Object Linking and Embedding
Anyone remembers this? Before .Net, before ActiveX, before COM there was OLE, the way that various software products could communicate one with another. The idea was that a software product would delegate various tasks to another product which was better equiped for it.
I remembered it a few months ago when I went to a head-hunting agency and I watched the secretary punching in my information. She was jumping from Word to Excel, back to Word, back to a different Excel file, etc… Very, very ineffiecient. I could not help having the feeling that she was actually taking on the role of a software program, that all the repetitive jumping from one file to another could have been analyzed as a business process (it is a business process after all), abstracted and implemented.

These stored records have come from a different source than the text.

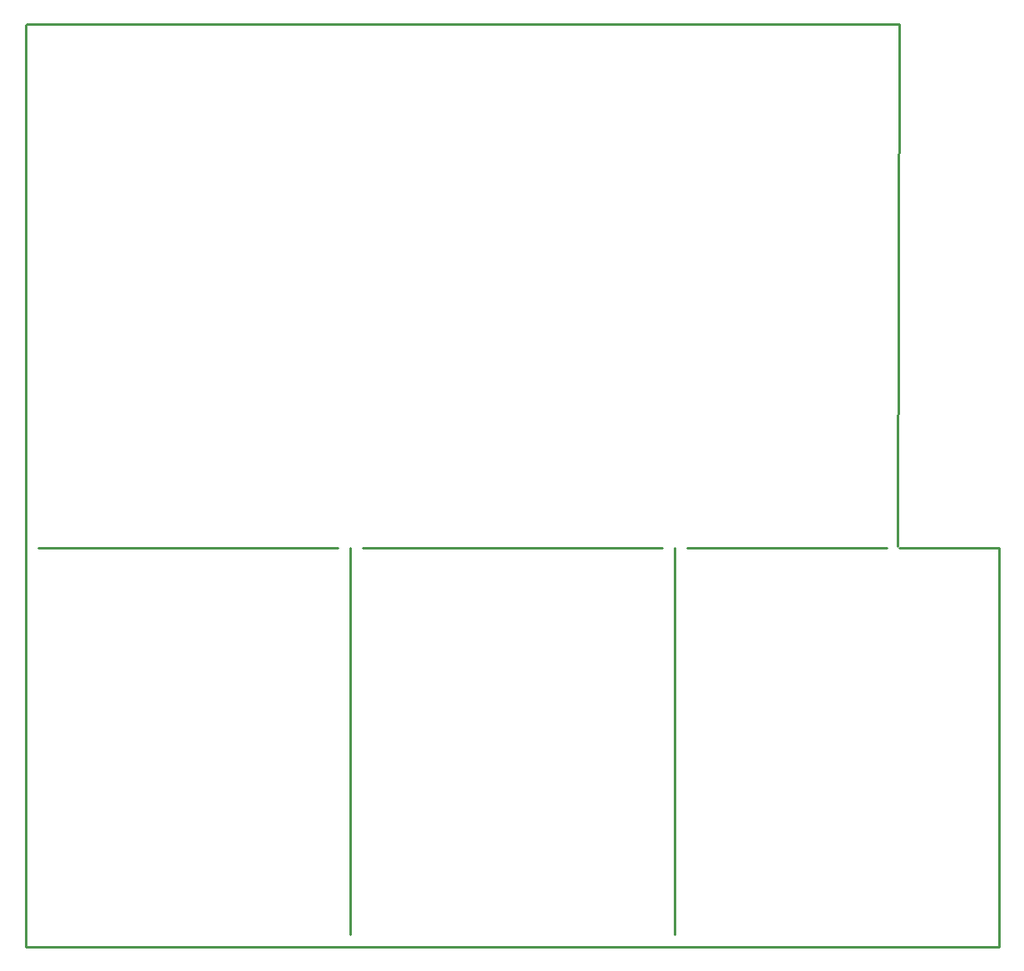
<source format=gm1>
G04 start of page 4 for group 2 idx 6 *
G04 Title: (unknown), outline *
G04 Creator: pcb 20110918 *
G04 CreationDate: Sun 26 Oct 2014 13:14:07 GMT UTC *
G04 For: ksarkies *
G04 Format: Gerber/RS-274X *
G04 PCB-Dimensions: 390000 370000 *
G04 PCB-Coordinate-Origin: lower left *
%MOIN*%
%FSLAX25Y25*%
%LNOUTLINE*%
%ADD62C,0.0100*%
G54D62*X255000Y160000D02*X135000D01*
X125000D02*X5000D01*
X0Y369500D02*Y0D01*
X130000Y160000D02*Y5000D01*
X349500Y160500D02*X350000Y370000D01*
X500D01*
X390000Y160000D02*X350000D01*
X345000D02*X265000D01*
X0Y0D02*X390000D01*
Y160000D01*
X260000D02*Y5000D01*
M02*

</source>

Back in the days when desktop computing ruled one way to implement this business process would have been by using OLE. You would have basically created a shrinkwrapped product (anyone remembers this one too?) that would have delegated thru OLE various tasks to products that did them best: Word would have taken care of CV editing , Excel would have taken care of managing the client information, Access would have managed the CV repository, etc… Your product would have concerned itself with the management of the tasks of a head-hunting agency. Your product would basically take different existing software products and put them together in a meaningful way, effectively implementing a business process. This approach would have been better than creating proprietary software for all the parties: the developer would not have had to be concerned with creating a good text editor and the customer would not have had to retrain its staff because they were already familiar with the various pieces that make up the product. If your product was well designed it could have been able to plug different products (let’s say different word processors) in your business process so that the secretary would continue to use WordPerfect instead of Word if she was proficient in it. Your software product would have been tailored to your customer and its business process.

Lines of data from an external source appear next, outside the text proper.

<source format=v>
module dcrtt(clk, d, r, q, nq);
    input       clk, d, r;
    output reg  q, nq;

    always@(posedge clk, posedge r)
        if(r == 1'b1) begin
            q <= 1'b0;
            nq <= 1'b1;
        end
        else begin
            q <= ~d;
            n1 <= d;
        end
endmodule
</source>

Unfortunately, this type of desktop mashup never occured. More and more proprietary software was churned out at great costs for everybody involved. Small customers continued the mundane practice of copy and paste (in some cases to this day) while big customers shelled out big bucks for `solutions` which were sent to the recycle bin the moment the web revolution took place.
Hopefully, the current `mashup` mindset will put an end to developing huge elephants and make developers concentrate on processes rather than on infrastructure. Anyway, it is more fun.